What is expected: Reproduce the data below word for word, from its first line through the line that contains "Dot at: (299, 200)", including both of those lines.

Data records:
[START]

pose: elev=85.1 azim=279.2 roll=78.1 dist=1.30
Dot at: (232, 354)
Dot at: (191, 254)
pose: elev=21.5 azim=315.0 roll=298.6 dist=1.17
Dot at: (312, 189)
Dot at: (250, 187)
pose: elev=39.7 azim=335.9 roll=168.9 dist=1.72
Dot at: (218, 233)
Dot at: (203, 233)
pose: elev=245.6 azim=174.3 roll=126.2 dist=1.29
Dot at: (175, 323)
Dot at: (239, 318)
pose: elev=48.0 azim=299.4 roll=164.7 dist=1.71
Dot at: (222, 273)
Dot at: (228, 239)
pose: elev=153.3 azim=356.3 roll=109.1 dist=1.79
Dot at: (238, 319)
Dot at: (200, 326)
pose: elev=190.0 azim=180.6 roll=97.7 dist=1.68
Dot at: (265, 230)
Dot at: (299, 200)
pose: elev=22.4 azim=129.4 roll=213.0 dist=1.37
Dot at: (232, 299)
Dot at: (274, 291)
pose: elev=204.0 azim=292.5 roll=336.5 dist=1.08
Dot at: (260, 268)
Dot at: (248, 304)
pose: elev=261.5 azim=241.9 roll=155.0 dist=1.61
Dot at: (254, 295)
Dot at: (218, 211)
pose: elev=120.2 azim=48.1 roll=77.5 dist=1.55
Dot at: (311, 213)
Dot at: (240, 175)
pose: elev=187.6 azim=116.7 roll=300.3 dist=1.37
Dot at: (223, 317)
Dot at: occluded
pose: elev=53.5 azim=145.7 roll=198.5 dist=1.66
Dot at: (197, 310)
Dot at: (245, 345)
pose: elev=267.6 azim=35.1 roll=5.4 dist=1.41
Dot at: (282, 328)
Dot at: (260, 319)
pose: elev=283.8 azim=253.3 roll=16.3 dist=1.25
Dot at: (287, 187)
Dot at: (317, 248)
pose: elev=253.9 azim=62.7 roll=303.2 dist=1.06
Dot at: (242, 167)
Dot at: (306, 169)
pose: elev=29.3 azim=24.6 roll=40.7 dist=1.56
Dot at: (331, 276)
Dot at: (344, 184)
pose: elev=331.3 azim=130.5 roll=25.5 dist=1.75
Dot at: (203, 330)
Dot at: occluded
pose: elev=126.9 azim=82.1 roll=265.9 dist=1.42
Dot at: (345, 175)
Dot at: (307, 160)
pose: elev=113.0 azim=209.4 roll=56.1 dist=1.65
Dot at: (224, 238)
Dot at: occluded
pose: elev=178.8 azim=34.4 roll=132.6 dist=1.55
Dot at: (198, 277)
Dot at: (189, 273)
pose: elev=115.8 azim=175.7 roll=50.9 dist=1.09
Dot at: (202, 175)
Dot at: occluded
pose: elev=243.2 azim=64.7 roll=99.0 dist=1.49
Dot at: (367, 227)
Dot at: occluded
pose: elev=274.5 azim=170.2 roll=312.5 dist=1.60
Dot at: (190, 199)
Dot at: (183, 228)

[END]

Solution for this problem:
pose: elev=85.1 azim=279.2 roll=78.1 dist=1.30
Dot at: (232, 354)
Dot at: (191, 254)
pose: elev=21.5 azim=315.0 roll=298.6 dist=1.17
Dot at: (312, 189)
Dot at: (250, 187)
pose: elev=39.7 azim=335.9 roll=168.9 dist=1.72
Dot at: (218, 233)
Dot at: (203, 233)
pose: elev=245.6 azim=174.3 roll=126.2 dist=1.29
Dot at: (175, 323)
Dot at: (239, 318)
pose: elev=48.0 azim=299.4 roll=164.7 dist=1.71
Dot at: (222, 273)
Dot at: (228, 239)
pose: elev=153.3 azim=356.3 roll=109.1 dist=1.79
Dot at: (238, 319)
Dot at: (200, 326)
pose: elev=190.0 azim=180.6 roll=97.7 dist=1.68
Dot at: (265, 230)
Dot at: (299, 200)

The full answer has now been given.